Defesa da independência do Congresso pelo senador Renan Calheiros convenceria mais se interesse fisiológico do PMDB não falasse tão alto
Estaria sendo vítima de grave surto alarmista quem dissesse que a democracia corre perigo no Brasil. Mesmo assim, e este parece ser um dos paradoxos políticos do país, as instituições democráticas passam por um constante e gradativo processo de desmoralização.
Chega a tal ponto o desgaste mútuo entre Legislativo e Executivo, por exemplo, que mesmo quando agem corretamente tudo se dá como se estivessem, ao mesmo tempo, sempre errados.
Veja-se o caso das últimas manifestações do presidente do Senado, Renan Calheiros (PMDB-AL). Tradicional aliado do governo Dilma Rousseff --como tem sido dos anteriores, aliás--, o senador protagoniza agora um momento de rebeldia, a que emprestou considerável ar de elevação soberana do Poder que preside.
Por decisão sua, deixou de ser incluída na pauta de votação no Senado a medida provisória que reduz as tarifas de energia elétrica. A iniciativa, anunciada pela presidente Dilma em janeiro, vinha sendo posta em prática desde o mês seguinte --mas dependia do aval definitivo do Congresso.
Aprovada apenas na última terça-feira pela Câmara dos Deputados, foi levada às pressas ao Senado, com prazo dos mais exíguos para ser analisada. Perderá validade, com efeito, se não for aprovada até segunda-feira.
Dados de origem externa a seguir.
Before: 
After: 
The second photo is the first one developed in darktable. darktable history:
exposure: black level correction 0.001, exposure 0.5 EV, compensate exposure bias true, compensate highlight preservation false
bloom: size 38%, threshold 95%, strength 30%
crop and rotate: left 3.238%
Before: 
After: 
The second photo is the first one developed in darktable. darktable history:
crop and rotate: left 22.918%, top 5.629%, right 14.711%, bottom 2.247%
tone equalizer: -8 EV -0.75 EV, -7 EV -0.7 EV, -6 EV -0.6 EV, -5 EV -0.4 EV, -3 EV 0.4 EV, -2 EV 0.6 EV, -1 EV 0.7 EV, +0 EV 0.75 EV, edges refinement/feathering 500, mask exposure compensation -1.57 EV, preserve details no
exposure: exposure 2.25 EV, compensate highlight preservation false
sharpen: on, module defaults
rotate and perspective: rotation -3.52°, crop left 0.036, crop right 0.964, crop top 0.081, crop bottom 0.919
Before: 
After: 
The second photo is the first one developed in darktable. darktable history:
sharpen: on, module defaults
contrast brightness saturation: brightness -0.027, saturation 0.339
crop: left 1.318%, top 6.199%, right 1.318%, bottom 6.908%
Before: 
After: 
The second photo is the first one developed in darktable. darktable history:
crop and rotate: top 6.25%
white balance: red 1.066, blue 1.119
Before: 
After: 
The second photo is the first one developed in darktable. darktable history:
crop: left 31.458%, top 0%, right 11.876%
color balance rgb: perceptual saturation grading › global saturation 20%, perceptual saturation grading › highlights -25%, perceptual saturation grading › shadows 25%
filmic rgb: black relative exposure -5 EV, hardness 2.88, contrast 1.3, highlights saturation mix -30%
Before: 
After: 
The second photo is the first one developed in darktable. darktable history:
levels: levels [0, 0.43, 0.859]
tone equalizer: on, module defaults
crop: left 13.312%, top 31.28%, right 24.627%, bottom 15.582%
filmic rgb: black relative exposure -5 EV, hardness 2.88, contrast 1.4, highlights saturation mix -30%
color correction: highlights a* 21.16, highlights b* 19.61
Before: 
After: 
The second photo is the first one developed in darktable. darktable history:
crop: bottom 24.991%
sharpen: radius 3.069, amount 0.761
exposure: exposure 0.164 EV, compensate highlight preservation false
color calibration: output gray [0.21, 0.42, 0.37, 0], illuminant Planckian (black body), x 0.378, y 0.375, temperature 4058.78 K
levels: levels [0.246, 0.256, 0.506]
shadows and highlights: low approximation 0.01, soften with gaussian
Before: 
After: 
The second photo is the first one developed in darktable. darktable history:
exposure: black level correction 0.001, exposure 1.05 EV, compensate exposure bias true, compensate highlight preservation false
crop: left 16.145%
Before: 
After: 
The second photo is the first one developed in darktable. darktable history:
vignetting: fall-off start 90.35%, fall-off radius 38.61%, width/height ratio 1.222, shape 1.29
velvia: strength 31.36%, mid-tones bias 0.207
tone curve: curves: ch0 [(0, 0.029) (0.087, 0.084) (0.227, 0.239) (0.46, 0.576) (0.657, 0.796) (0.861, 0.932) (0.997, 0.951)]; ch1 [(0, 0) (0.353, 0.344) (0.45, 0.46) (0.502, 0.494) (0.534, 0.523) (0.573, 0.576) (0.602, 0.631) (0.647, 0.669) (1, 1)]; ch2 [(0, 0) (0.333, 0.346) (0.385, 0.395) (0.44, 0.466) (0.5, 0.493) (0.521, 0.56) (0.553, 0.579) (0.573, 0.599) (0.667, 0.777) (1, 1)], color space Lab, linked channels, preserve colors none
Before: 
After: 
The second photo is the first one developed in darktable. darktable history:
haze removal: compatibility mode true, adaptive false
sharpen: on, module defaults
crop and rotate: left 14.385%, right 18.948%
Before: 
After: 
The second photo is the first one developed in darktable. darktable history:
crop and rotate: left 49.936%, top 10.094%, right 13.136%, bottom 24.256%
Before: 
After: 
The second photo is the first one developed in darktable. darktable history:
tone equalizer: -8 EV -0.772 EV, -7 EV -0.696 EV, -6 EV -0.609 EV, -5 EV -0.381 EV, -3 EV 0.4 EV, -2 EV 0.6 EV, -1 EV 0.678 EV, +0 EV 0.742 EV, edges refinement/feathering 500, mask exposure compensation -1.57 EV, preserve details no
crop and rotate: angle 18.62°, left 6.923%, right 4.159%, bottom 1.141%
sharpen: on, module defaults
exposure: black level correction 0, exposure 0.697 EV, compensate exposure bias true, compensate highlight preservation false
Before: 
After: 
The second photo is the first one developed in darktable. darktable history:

Como presidente do Senado, Calheiros recusou a votação de afogadilho. "A questão não é política", declarou. "O governo não pode apequenar o Senado." Embora relevantes, MPs "não são mais importantes do que as instituições, do que a democracia".
Calheiros se referia, também, a um acordo entre governo e lideranças da base parlamentar, pelo qual só aceitaria a votação de propostas do Executivo se chegassem ao Senado pelo menos sete dias antes de seu prazo de vencimento.
O compromisso vinha na esteira das dificuldades criadas na Câmara com a votação da MP dos Portos. Na ocasião, o desafio ao Executivo proviera do líder do aliado PMDB na Casa, Eduardo Cunha.
Agora, foi a vez de seu correligionário no Senado impor ao governo mais desconfortos. Tanto no caso dos portos quanto no das tarifas de eletricidade, são abundantes os argumentos no sentido de que as iniciativas do Planalto atendem a um claro interesse público.
Acerta o Executivo em lutar pela sua aprovação. Acerta, em teoria, o Legislativo quando se recusa a aprovar automaticamente as medidas do governo.
Fala com nobreza o presidente do Senado, Renan Calheiros, ao defender as prerrogativas da instituição. O problema é que outro Renan Calheiros, o peemedebista, fala uma língua diferente --a que traduz, como na Câmara, os reclamos fisiológicos por trás de toda rebeldia da base parlamentar.